Lissner: Da die CSU zwar die SEM ablehnt, aber über die Sobon Bebauung zulassen will, konnten wir das nicht unterstützen. Wir meinen, dass mit den geplanten Neubauten die Verdichtung die Grenze des Erträglichen fast erreicht hat. Die Mietpreise können nur dann gesenkt werden, wenn mehr günstige Wohnungen gebaut werden und gleichzeitig keine neuen Arbeitsplätze entstehen.
Empat meint
„Das sehen wir anders. Zwar war bei der Bürgerversammlung, der Infoveranstaltung und der BA-Sondersitzung die große Mehrheit der Anwesenden dagegen. Aber diese sind nur ein Bruchteil der hiesigen Bevölkerung.“
Das verstehe ich nicht: Die Anwesenden repräsentieren doch den Durchschnitt der Bevölkerung – oder sehe ich das falsch? Sind die Befürworter wohl alle zu hause auf dem Sofa geblieben?
„Laut Stadt werden diejenigen, die weiter Landwirtschaft betreiben wollen, herausgenommen.“
Diese Aussage hat der Vertreter des Planungsreferates ganz klar getroffen, bestätigen wollte er sie auf Nachfrage jedoch nicht, was in der BA-Sitzung deutlich angesprochen wurde. Da frage ich mich schon, welchen Wahrheitsgehalt dieses Aussage hat, Wäre das wirklich so, wäre eine SEM von vorneherein nicht durchführbar.

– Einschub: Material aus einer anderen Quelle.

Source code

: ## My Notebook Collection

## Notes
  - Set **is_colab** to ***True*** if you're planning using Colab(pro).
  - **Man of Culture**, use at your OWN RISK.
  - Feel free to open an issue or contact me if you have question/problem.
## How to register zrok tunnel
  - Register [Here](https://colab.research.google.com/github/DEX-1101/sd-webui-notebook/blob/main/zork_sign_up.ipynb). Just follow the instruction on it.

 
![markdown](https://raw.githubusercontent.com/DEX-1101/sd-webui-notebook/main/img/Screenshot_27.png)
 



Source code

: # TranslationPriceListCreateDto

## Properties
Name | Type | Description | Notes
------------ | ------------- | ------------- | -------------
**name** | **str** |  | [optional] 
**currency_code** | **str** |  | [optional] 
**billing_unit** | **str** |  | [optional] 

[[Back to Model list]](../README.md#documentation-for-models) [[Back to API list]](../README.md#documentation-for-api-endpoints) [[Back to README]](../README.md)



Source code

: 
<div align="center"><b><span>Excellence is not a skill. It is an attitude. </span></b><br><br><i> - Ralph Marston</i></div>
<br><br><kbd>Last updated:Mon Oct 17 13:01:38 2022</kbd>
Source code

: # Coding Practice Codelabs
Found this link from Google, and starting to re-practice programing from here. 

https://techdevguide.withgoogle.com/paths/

„Die SEM selbst ist ein langwieriger Prozess, der über zehn Jahre geht.“
Diese Aussage wurde vom Planungsreferat alleine für die Untersuchungen in den Raum gestellt. Die weiteren Planungen sollen noch einmal über 20 Jahre laufen. Macht eine Planung über 30 Jahre – die zwischenzeitich alles blockiert – wirklich Sinn? Rechtlich ist das wohl auch nicht haltbar, da eine SEM gerade ein Instrument für eine schnelle Entwicklung darstellt.